Untuk merayakan hari tersebut, biasanya mereka membawa pulang beberapa potong daging untuk dikonsumsi bersama keluarganya. Hal ini menjadi wajar, karena bagi masyarakat Aceh yang berdomisili di pesisir pantai, pada hari biasa, mereka mengonsumsi ikan sebagai sumber protein. Tetapi pada hari spesial tersebut, mereka menggantikannya dengan mengonsumsi daging.

Dari sini dapat dipahami kenapa tradisi meugang itu marak terjadi di masyarakat pesisir Aceh. Pada saat itu, Kesultanan juga mengambil peran dalam menghidupkan tradisi meugang. Sultan memerintahkan para uleebalang untuk menyubsidi masyarakat miskin yang tidak sanggup membeli daging.

Setelah berakhirnya rezim kesultanan Aceh pada 1903, tradisi meugang mengalami pergeseran makna. Ia tidak lagi dijadikan sebagai wadah silaturrahmi. Tradisi ini sudah dianggap sebagai prestise untuk mengukur kesuksesan seseorang. Seorang yang tidak mampu membawa sepotong daging pada hari meugang, dianggap tidak sukses dan diikuti dengan tergadainya harga diri orang tersebut.

Pada masa ini, jamak terdengar kisah seorang ibu yang berpura-pura memasak daging dengan menumis bawang dan beberapa daun pandan agar aroma daging tetap berhembus dari dapurnya. Atau kisah yang lebih ekstrem, seseorang yang rela memotong kemaluannya untuk menutupi kegagalannya membawa pulang sepotong daging pada hari meugang.

Terlepas dari benar atau tidaknya cerita-cerita itu, pada masa tersebut tradisi meugang sebagai wadah silaturrahmi berubah menjadi tradisi seumajoh sie meugang (makan daging). Setelah kemerdekaan, tradisi seumajoh sie meugang masih tetap hidup di tengah masyarakat.

Setelah bencana tsunami pada 2004 dan diikuti dengan membanjirnya kedatangan NGO (non government organization) yang memberikan bantuan ke Aceh. Tradisi sie meugang beralih kepada peng meugang (uang meugang). Hampir dalam setiap kegiatan, NGO-NGO selalu memasukkan peng meugang sebagai satu item yang didanai. Kebiasaan NGO ini kemudian disadari atau tidak juga menular pada instansi pemerintahaan.

Beberapa tahun terakhir, pilkada dilakukan hampir setiap tahun di Aceh. Peng meugang mulai digunakan sebagai alat membujuk konstituen untuk memilih kandidat-kandidat tertentu. Kandidat yang kurang “gizi politiknya” biasanya akan mematikan HP atau lari keluar kota pada hari meugang. Dalam keadaan ini peng meugang disulap oleh politikus menjadi money politic.

Spirit meugang
Peng meugang yang telah menjelma dalam money politic inilah mungkin yang dikhawatirkan gubernur. Jika ia, tentu tidak ada yang salah dengan permintaan gubernur kepada beberapa ulama Aceh untuk meninjau tradisi ini. Jika tidak, maka suatu tindakan gegabah dari seorang gubernur yang ingin meninjau ulang tradisi meugang yang sangat islami ini.
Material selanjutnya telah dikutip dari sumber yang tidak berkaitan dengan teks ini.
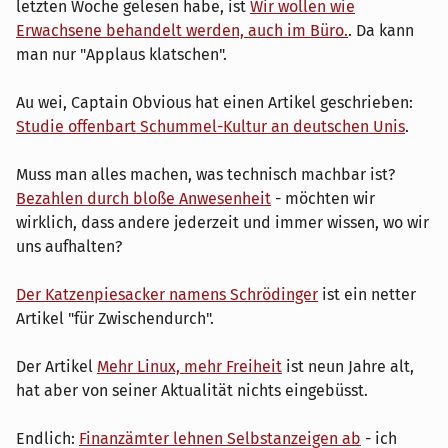
letzten Woche gelesen habe, ist
Wir wollen wie
Erwachsene behandelt werden, auch im Büro.
. Da kann
man nur "Applaus klatschen".
Au wei, Captain Obvious hat einen Artikel geschrieben:
Studie offenbart Schummel-Kultur an deutschen Unis
.
Muss man alles machen, was technisch machbar ist?
Bezahlen durch bloße Anwesenheit
- möchten wir
wirklich, dass andere jederzeit und immer wissen, wo wir
uns aufhalten?
Der Katzenpiesacker namens Schrödinger
ist ein netter
Artikel "für Zwischendurch".
Der Artikel
Mehr Linux, mehr Freiheit
ist neun Jahre alt,
hat aber von seiner Aktualität nichts eingebüsst.
Endlich:
Finanzämter lehnen Selbstanzeigen ab
- ich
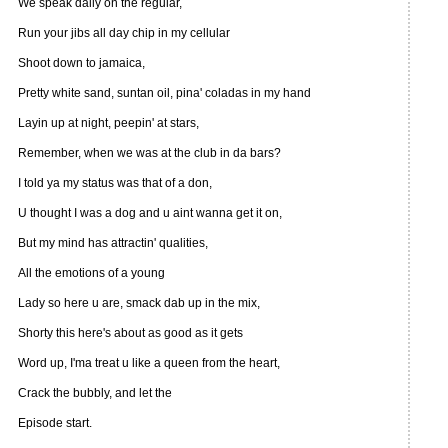
We speak daily on the regular,
Run your jibs all day chip in my cellular
Shoot down to jamaica,
Pretty white sand, suntan oil, pina' coladas in my hand
Layin up at night, peepin' at stars,
Remember, when we was at the club in da bars?
I told ya my status was that of a don,
U thought I was a dog and u aint wanna get it on,
But my mind has attractin' qualities,
All the emotions of a young
Lady so here u are, smack dab up in the mix,
Shorty this here's about as good as it gets
Word up, I'ma treat u like a queen from the heart,
Crack the bubbly, and let the
Episode start.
Namun begitu, yang menjadi substansi sebenarnya bukanlah meninjau tradisi ini. Tetapi bagaimana mengembalikan tradisi ini pada spirit awalnya. Tradisi meugang memiliki spirit sebagai sarana menerjemahkan ajaran agama, bukan sebagai sarana unjuk prestise. Meugang juga merupakan media silaturrahmi, bukan sebagai wadah transaksi money politic.
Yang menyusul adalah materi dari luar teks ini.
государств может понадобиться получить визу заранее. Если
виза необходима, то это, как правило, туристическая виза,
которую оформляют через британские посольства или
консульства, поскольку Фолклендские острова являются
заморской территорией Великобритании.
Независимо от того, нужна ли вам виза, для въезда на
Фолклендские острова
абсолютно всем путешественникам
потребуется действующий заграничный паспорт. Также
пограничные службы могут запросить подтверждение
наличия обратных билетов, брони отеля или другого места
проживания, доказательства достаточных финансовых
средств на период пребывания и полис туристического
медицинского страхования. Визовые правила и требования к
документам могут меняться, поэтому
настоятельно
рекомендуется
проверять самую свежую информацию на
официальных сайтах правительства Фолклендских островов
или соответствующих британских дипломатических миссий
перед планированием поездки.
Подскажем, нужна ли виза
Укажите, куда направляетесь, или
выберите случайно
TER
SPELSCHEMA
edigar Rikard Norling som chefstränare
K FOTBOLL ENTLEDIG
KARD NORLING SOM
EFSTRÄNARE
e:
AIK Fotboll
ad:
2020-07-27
Untuk tujuan ini yang dibutuhkan adalah kesadaran dari setiap lapisan masyarakat (civil consciousness). Seorang pimpinan seharusnya sadar tidak menjadikan meugang sebagai wadah transaksi money politic. Aparatur negara sadar dengan tidak memasukkan item peng meugang dalam anggaran kegiatan. Ulama juga sadar dengan mengajarkan silaturrahmi sebagai substansi meugang dan bukannya seumajoh sie meugang.
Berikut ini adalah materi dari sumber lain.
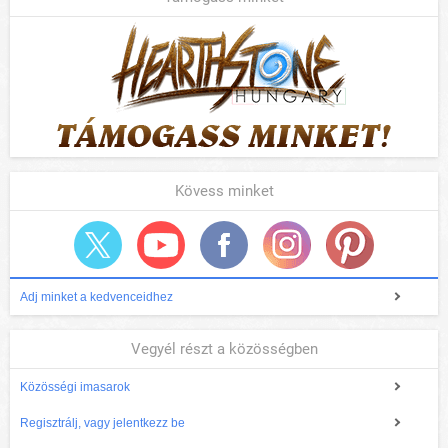
Kövess minket
Adj minket a kedvenceidhez
Vegyél részt a közösségben
Közösségi imasarok
Regisztrálj, vagy jelentkezz be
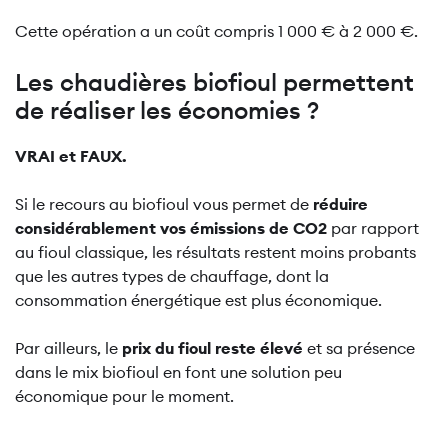
Cette opération a un coût compris 1 000 € à 2 000 €.
Les chaudières biofioul permettent
de réaliser les économies ?
VRAI et FAUX.
Si le recours au biofioul vous permet de
réduire
considérablement vos émissions de CO2
par rapport
au fioul classique, les résultats restent moins probants
que les autres types de chauffage, dont la
consommation énergétique est plus économique.
Par ailleurs, le
prix du fioul reste élevé
et sa présence
dans le mix biofioul en font une solution peu
économique pour le moment.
Dan terakhir, masyarakat pun harus sadar untuk tidak ‘mengemis’ peng atau sie meungang. Sehingga mereka terdorong untuk rajin bekerja agar mampu membawa pulang daging meugang sendiri. Jika kesadaran kolektif masyarakat ini hilang, jangan salahkan siapa-siapa jika ada yang tergadaikan harga dirinya demi setumpuk daging. Nah!